Saturday, October 15, 2011

My breakfast with Cori

Spiritual resource to share:  our art --- of books and healing

Sitting down in to an early morning send-off, my friend and I had breakfast at my favorite place.  Last month, she had just completed a month long artist's residency at the Anderson Center in Red Wing and wanted to share her latest project.

Cori is a book artist, and her work has stretched and opened my ideas as to what a book is and can be.

She has distilled the meaning of a book to three of its native elements:  it is a narrative ( each sentence, phrase or word has its own story), it is interactive (the reader is integral to the book  --  can you have a book if you have no reader?*) and it is on a time continuum (whether you read a book cover-to-cover, read a sentence, or one word, you have a starting point and ending point).   Her latest book project would involve the highlighting of our life journeys: the importance of seeing the entire landscape, while at the same time idenitifying the singular weed  by the road -- all in a way that crystalizes those moments and puts it on a pedestal to make each moment sacred.

Throughout her explanation, over tea and mango eggs, I had to ask her to stop until I was able to wrap my head around some of the ideas she was sharing.  I had to give up how I normally perceived a road weed, a life journey, not to mention what I thought a book was!  Once I abandoned my own assumptions, I was open to see things in a new way.

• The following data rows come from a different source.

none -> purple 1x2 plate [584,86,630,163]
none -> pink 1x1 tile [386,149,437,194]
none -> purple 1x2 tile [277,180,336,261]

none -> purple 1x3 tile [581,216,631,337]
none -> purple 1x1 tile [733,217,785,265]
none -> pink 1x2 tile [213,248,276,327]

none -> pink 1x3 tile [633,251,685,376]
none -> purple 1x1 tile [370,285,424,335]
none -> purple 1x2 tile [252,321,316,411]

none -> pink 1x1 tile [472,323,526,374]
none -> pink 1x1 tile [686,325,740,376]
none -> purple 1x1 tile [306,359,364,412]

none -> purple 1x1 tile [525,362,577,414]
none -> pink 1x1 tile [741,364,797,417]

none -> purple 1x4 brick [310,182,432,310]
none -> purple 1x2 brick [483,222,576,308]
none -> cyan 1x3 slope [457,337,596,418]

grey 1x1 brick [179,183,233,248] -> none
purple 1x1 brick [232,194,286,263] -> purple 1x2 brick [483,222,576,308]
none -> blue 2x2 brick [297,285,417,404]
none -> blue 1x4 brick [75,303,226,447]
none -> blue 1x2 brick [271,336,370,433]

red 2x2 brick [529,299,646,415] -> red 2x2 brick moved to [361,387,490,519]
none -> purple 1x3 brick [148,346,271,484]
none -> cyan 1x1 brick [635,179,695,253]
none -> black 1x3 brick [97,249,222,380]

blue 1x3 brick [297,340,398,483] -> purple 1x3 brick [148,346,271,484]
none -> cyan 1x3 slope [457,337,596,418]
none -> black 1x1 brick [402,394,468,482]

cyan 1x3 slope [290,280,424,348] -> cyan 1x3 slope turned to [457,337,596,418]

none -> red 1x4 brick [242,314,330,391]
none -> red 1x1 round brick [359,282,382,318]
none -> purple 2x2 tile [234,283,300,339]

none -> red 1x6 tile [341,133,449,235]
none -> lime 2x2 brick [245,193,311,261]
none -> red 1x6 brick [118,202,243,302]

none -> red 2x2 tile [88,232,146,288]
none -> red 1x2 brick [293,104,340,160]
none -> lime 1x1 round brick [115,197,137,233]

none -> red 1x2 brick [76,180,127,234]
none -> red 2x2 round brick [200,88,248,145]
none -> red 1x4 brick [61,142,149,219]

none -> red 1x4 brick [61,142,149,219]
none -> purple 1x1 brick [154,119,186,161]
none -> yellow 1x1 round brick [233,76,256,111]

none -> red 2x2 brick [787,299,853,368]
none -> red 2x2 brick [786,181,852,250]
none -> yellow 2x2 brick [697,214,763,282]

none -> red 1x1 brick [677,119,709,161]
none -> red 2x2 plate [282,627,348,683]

"I need this kind of mind-stretching," I said.  "It keeps my thought fresh and open to new ways of seeing things."

"Kim," she said, "that is exactly how I feel when you explain Christian Science to me."

I immediately got the connection.  In Christian Science, we see beyond the limited and the stereotyped to the most primal spiritual essence of things.  We strive to see things the way God sees them - as spiritual.  In doing so, we change the basis of thought - from the material to the spiritual; the limited to the unlimited; the dull to the brilliant; the academic to the inspirational.  Only when this is done, can we make real (realize) our original perfection.  And in the case of our art, only when we slough off the limited, etc., can we make original, transformative art!  Mary Baker Eddy summarizes it like this:



When understanding changes the standpoints of life and intelligence from a material to a spiritual basis, we shall gain the reality of Life, the control of Soul over sense, and we shall perceive Christianity, or Truth, in its divine Principle. This must be the climax before harmonious and immortal man is obtained and his capabilities revealed.






*As each reader brings his or her experience to the book, so no one can experience the book in the same way.  And the reader, who is always a dynamic, growing force him or herself, can never read the same book in the same way.  This explains why we always seem to get new ideas from books we love and re-read over and over again!